Mediante la Estrategia Nacional “11 + 5”, cuya innovación será la participación en la misma de los Consejos Técnicos Escolares, conformados por los docentes y presididos por el director de cada centro educativo, se espera además de capacitar, ofrecer este seguimiento y aun acompañamiento mediante los supervisores de sector a algunas escuelas. El objetivo es que los centros escolares consigan la certificación denominada “En mi escuela todos somos lectores y escritores”.
“11 + 5”, significa cinco actividades para fomento de la lectura y escritura para los 11 meses del año que implican la lectura con padres de familia, lectura en voz alta, la selección de 10 libros de la biblioteca escolar por cada niño para su lectura en casa y su registro en la denominada cartilla de evaluación lectora, así como la difusión de las mismas.
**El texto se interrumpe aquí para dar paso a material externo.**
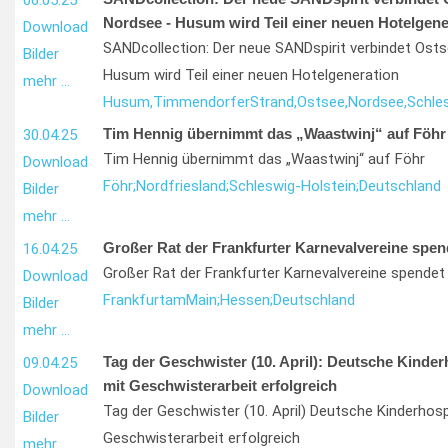
06.05.25
Nordsee - Husum wird Teil einer neuen Hotelgene
Download
SANDcollection: Der neue SANDspirit verbindet Ost
Bilder
Husum wird Teil einer neuen Hotelgeneration
mehr …
Husum,
Timmendorfer
Strand,
Ostsee,
Nordsee,
Schle
Tim Hennig übernimmt das „Waastwinj“ auf Föhr
30.04.25
Tim Hennig übernimmt das „Waastwinj“ auf Föhr
Download
Föhr;
Nordfriesland;
Schleswig-Holstein;
Deutschland
Bilder
mehr …
Großer Rat der Frankfurter Karnevalvereine spen
16.04.25
Großer Rat der Frankfurter Karnevalvereine spendet
Download
Frankfurt
am
Main;
Hessen;
Deutschland
Bilder
mehr …
Tag der Geschwister (10. April): Deutsche Kinder
09.04.25
mit Geschwisterarbeit erfolgreich
Download
Tag der Geschwister (10. April) Deutsche Kinderhosp
Bilder
Geschwisterarbeit erfolgreich
mehr …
Todo ello se evaluará mediante “evidencias” de lo que se leyó.
Las “evidencias” pueden ser dibujos o respuestas a cuestionamientos como “para qué me sirvió este libro, cuál fue mi experiencia vivida con él o cómo me identifiqué con la lectura”.
“Aquí cada director va a poner sus propias estrategias de cómo rescatar todas las evidencias”. Estas actividades se sustentan en los acervos tanto de las bibliotecas escolares como las de aula, parte fundamental del quehacer del Programa Nacional de Lectura.
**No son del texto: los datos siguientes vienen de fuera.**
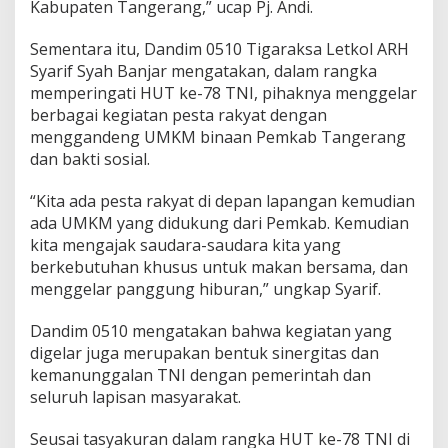
Kabupaten Tangerang,” ucap Pj. Andi.
n
d
e
Sementara itu, Dandim 0510 Tigaraksa Letkol ARH
n
Syarif Syah Banjar mengatakan, dalam rangka
g
memperingati HUT ke-78 TNI, pihaknya menggelar
U
berbagai kegiatan pesta rakyat dengan
M
K
menggandeng UMKM binaan Pemkab Tangerang
M
dan bakti sosial.
“Kita ada pesta rakyat di depan lapangan kemudian
ada UMKM yang didukung dari Pemkab. Kemudian
kita mengajak saudara-saudara kita yang
berkebutuhan khusus untuk makan bersama, dan
menggelar panggung hiburan,” ungkap Syarif.
Dandim 0510 mengatakan bahwa kegiatan yang
digelar juga merupakan bentuk sinergitas dan
kemanunggalan TNI dengan pemerintah dan
seluruh lapisan masyarakat.
Seusai tasyakuran dalam rangka HUT ke-78 TNI di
Al respecto Duarte Chávez comentó que para este ciclo escolar se recibieron 6 mil 80 bibliotecas escolares con seis o siete libros cada una para el nivel preescolar y 4 mil 80 para primaria, mismas que ya se repartieron.
Esta cantidad de libros es insuficiente señala, “porque tenemos escuelas que están demandando mayor número de acervos y hay escuelas donde no cuentan o no les llega”. Incluso agregó, se han recuperado fondos del Consejo Nacional de Fomento Educativo -Conafe- para su incorporación a las bibliotecas escolares.
En nivel preescolar Zacatecas tiene mil 252 bibliotecas escolares, mil 703 en primaria y en secundaria mil 46.
A pesar de estas cifras y consideraciones la coordinadora del Programa Nacional de Lectura en el estado es enfática al señalar que “sí se ha avanzado paulatinamente en cuanto a la lectura”. El avance, dice, se evidencia en los resultados recientes de la prueba Enlace, “este ciclo escolar pasado subimos a la media nacional”.
Sin embargo, en términos de lo que mandata en su artículo 4, fracción tercera la Ley para el Fomento para la Lectura y el Libro publicada en julio de 2008 en cuanto a “fomentar y apoyar el establecimiento y desarrollo de librerías, y bibliotecas y otros espacios públicos y privados para la lectura y la escritura” sólo se ha atendido el ámbito institucional.
No existe como práctica curricular o programática la visita de los escolares a librerías, ni se promueve la compra de libros, sino sólo la utilización de las bibliotecas de aula y escolares con los fondos editoriales a disposición.
El apoyo a “la cadena del libro” como también lo expresa la ley de la materia dentro de la que se encuentran las librerías que Conaculta señala son sólo ocho en la entidad, no se ha contemplado en programas o acciones interinstitucionales y la adquisición de materiales bibliográficos se ve afectada hasta en el caso de los maestros, opina la funcionaria, por razones económicas y las facilidades de los medios de comunicación actuales que permiten la lectura de materiales en soportes digitales.